Trendsurfing: Bluespamming (The Times)
You're dashing to catch a train when your mobile buzzes with an unexpected new message. Pausing at the barrier, you fumble desperately in your jacket in case it's urgent news from work, or a childcare emergency. Finally, you intercept the vital communication just as the train doors slam shut without you. And the message? Nothing more than a brazenly unsolicited sales pitch by marketers whose hidden transmitters have been blitzing the entire station.
Meet an unsavoury new trend in mobile marketing. It has long been an ad-land dream to target consumers' phones by location, and now the use of Bluetooth-enabled handsets is encouraging marketers to beam messages across airports, stations, even entire neighbourhoods. Using Bluetooth transmitters typically built into ad hoardings, they can send video clips, text ads or sound files to handsets hundreds of metres away. One UK company is excitedly promoting what it calls "Bluecasting" as the latest way to deliver "tailored messages" to consumers on the move. Critics are using a rather more brutal term: "bluespamming", as in the unsolicited "spam" that clutters our e-mail in-boxes.
If you passed through a large London station over the summer, your Bluetooth phone may well have invited you to learn more about the new Coldplay album. Filter UK, the marketing company that coined (and trademarked) the term "Bluecast", beamed samples of the band's song and video clips, which preceded a further option to click through to buy. Before transmitting the samples, Filter sent a message requesting permission to go ahead, which it claims keeps its activities legal and has been "approved" by the Institute of Practitioners in Advertising (IPA). Of 87,000 users receiving the cold-call, Filter claims, 13,000 opted to receive the samples. Handset owners, it boasts, are a "captive audience" for advertising.
Now clients including Volvo and BA are working with Filter to deliver more of this phone spam. Maiden, the "outdoor media" company, has linked up with Filter to install transmitters on its billboards across Britain.

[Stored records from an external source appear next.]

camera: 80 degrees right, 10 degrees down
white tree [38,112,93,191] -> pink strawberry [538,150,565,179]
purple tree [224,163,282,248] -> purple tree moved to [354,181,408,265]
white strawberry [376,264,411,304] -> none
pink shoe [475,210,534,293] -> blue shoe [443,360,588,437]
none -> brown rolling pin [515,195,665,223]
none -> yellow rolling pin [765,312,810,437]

Already, travellers at Heathrow have been receiving text messages inviting them to watch video clips promoting the Range Rover Sport. Nokia, too, is working with commercial partners to promote this "powerful new advertising tool". What excites the marketers is the technology's ability to recognise individual handsets, allowing them to track which ads interest each user, so that he or she can then receive customised campaigns. The only way to escape the messages is to ensure that your phone is set to be not "discoverable" by other Bluetooth devices.

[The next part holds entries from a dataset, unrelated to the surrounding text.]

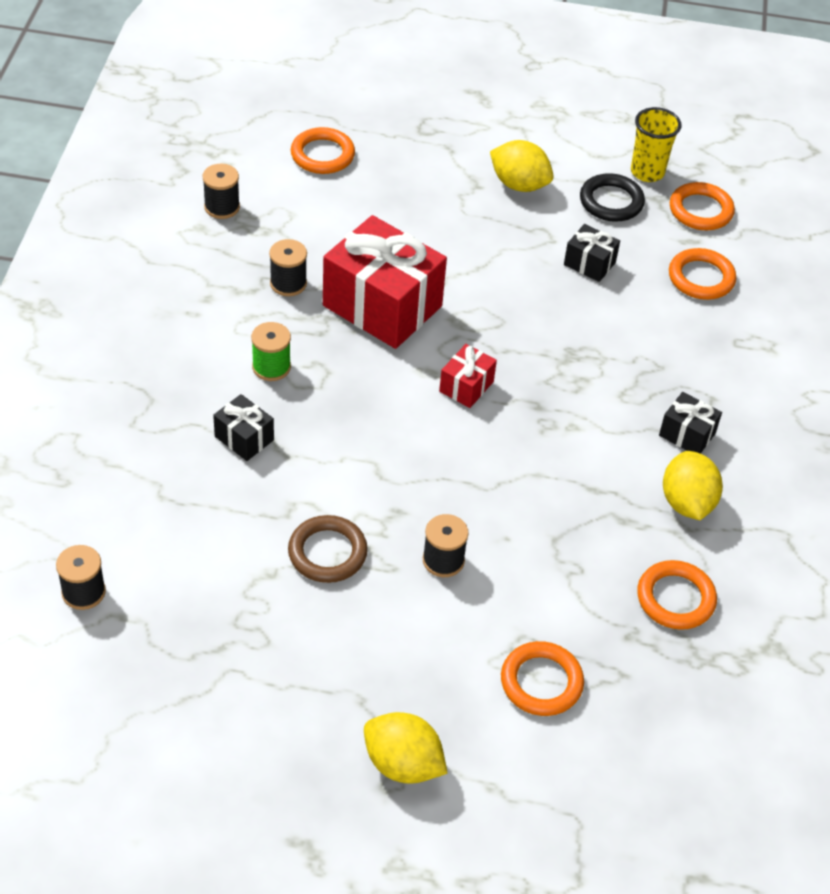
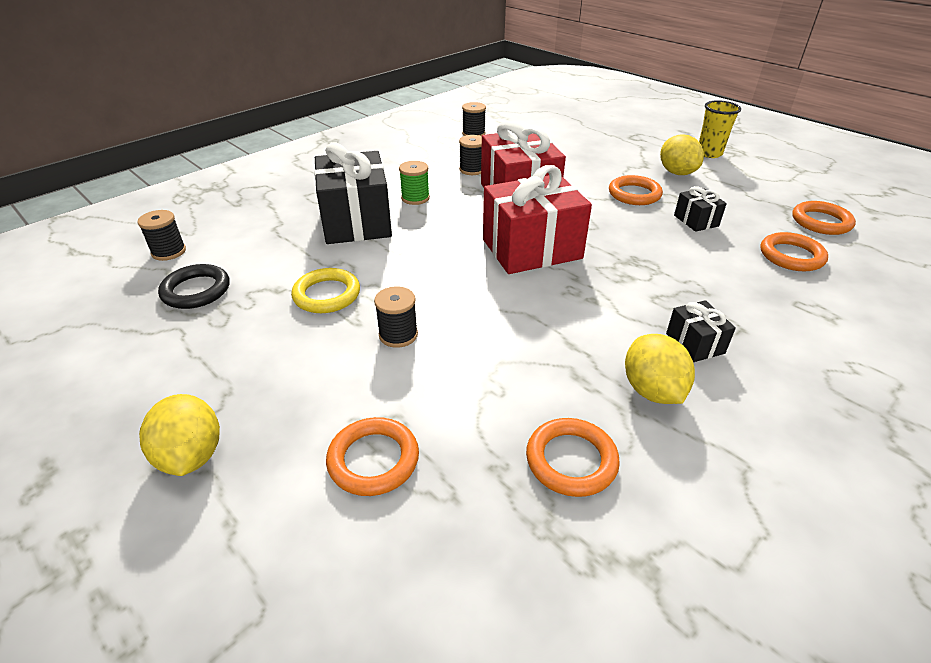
camera: 40 degrees right, 10 degrees down
black gift [213,394,274,461] -> black gift [314,142,392,244], size x2.18
brown ring [288,515,368,583] -> yellow ring [291,268,360,313]
orange ring [291,127,355,174] -> orange ring moved to [609,175,663,205]
red gift [439,344,497,408] -> red gift [483,165,592,274], size x2.18
black ring [580,173,645,222] -> black ring moved to [158,264,229,309]
yellow cup [631,107,681,182] -> yellow cup moved to [699,100,741,158]
yellow lemon [663,451,723,520] -> yellow lemon turned 45 degrees counterclockwise [625,334,695,404]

There's just one problem. According to the IPA, such unsolicited approaches are probably illegal, and its spokesman is unhappy about Filter's claim that the institute "approves". "We want to ensure that the industry maintains its integrity, and any Bluetooth marketing must comply with existing regulations, which this seems not to do." Filter UK, in turn, takes issue with the IPA's interpretation, and claims to work within the relevant European directive. It has also said it will remove reference to IPA "approval" from its literature.
Coldplay, meanwhile, are left looking rather less cool than Chris Martin might like. There are some trends, Chris, that you really ought not to be leading.